Women’s March Organizers’ Hate Exposed by the New York Times
Nearly a half-million people turned out at the Women’s March in Washington, D.C., on Jan. 21, 2017 to “send a bold message” to the incoming presidential administration. It probably never occurred to them that they might be marching for something worse than that which they were marching against.
New York Times editor Bari Weiss, in a column Tuesday bearing the headline “When Progressives Embrace Hate,” took a close look at the women who organized the effort. And what’s behind the curtain is not pretty.
If anyone doubts that “hate” is an accurate term, take a look at what Weiss writes about the four women— Tamika Mallory, Bob Bland, Carmen Perez and Linda Sarsour—behind the march.
Actually, check that. Let the women tell you themselves, which is precisely what Weiss does. She starts with Sarsour:
“Nothing is creepier than Zionism,” she wrote in 2012. And, oddly, given her status as a major feminist organizer, there are more than a few that seem to make common cause with anti-feminists, like this from 2015: “You’ll know when you’re living under Shariah law if suddenly all your loans and credit cards become interest-free. Sound nice, doesn’t it?” She has dismissed the anti-Islamist feminist Ayaan Hirsi Ali in the most crude and cruel terms, insisting she is “not a real woman” and confessing that she wishes she could take away Ms. Ali’s vagina — this about a woman who suffered genital mutilation as a girl in Somalia.
This seems insensitive and, well, stupid. But is it “hateful”? Hold on; we’re just getting started.

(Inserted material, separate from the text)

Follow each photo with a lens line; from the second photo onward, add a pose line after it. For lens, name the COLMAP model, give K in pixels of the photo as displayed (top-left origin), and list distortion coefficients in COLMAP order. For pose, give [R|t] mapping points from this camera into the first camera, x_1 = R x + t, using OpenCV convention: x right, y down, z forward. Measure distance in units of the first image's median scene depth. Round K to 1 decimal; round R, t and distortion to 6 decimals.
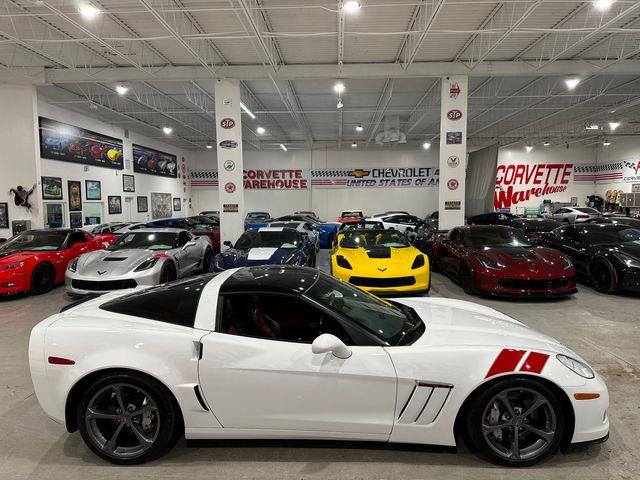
lens RADIAL K [[455.3, 0, 320.0], [0, 455.3, 240.0], [0, 0, 1]] dist [0.104927, -0.162057]
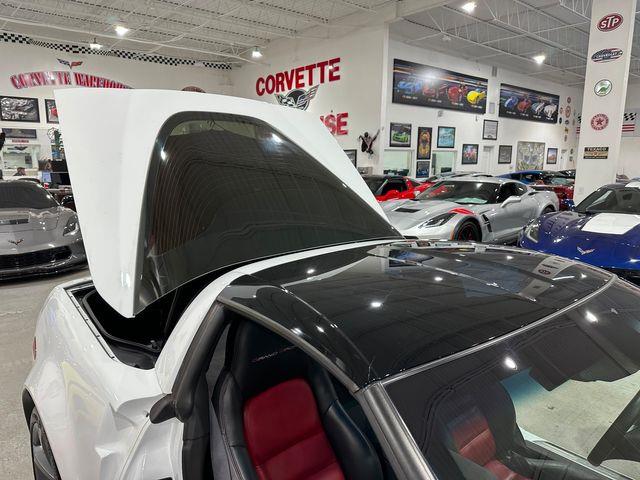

More recently, Weiss points out, the official Twitter account of the Women’s March tweeted out support for Assata Shakur. When Jake Tapper pointed out on Twitter that Shakur is a fugitive cop killer, Sarsour accused the CNN correspondent of joining “the ranks of the alt-right to target me online.”
“Since when did criticizing a domestic terrorist become a signal issue of the far right?” Weiss asks. “Last I checked, that position was a matter of basic decency and patriotism.”
Sadly, it only gets weirder from here. Weiss turns her attention to Perez and Mallory.
“Ms. Mallory, in addition to applauding Assata Shakur as a feminist emblem, also admires Fidel Castro, who sheltered Ms. Shakur in Cuba. She put up a flurry of posts when Mr. Castro died last year. ‘R.I.P. Comandante! Your legacy lives on!’ she wrote in one. She does not have similar respect for American police officers. ‘When you throw a brick in a pile of hogs, the one that hollers is the one you hit,’ she posted on Nov. 20.
Ms. Perez also expressed her admiration for a Black Panther convicted of trying to kill six police officers: ‘Love learning from and sharing space with Baba Sekou Odinga.’”
If praising cop killers and dictators is not enough for you, alas, we’re still not done.
Weiss shows that Mallory and Perez also gush over Louis Farrakhan, the man who praised Hitler on national television as “a very great man” and called Judaism a “gutter religion.” Oh, he is also an unapologetic racist who said that “white people deserve to die.”
Regardless of your political or ideological persuasion, I recommend reading Weiss’ article in its entirety.
What’s striking is that the vitriol is so transparent. These women were not surreptitiously recorded or accused of saying vile things; they were publicly praising cop killers, mass murders, and unapologetic racists.
This is not to suggest that hate is confined to the left; we know it’s not. Nor is the goal to impugn the many fine people who marched in the Women’s March earlier this year. I, like most people, know people who were there. They were without exception good people who believed they were marching for unity.
But the true character—and the true motivations—of those who organized the Women’s March needs to be exposed. The New York Times did just that, and they deserve credit.
Read the article. Read what Mallory, Perez, and Sarsour stated publicly. Then ask yourself if you believe it’s truly unity and peace they seek.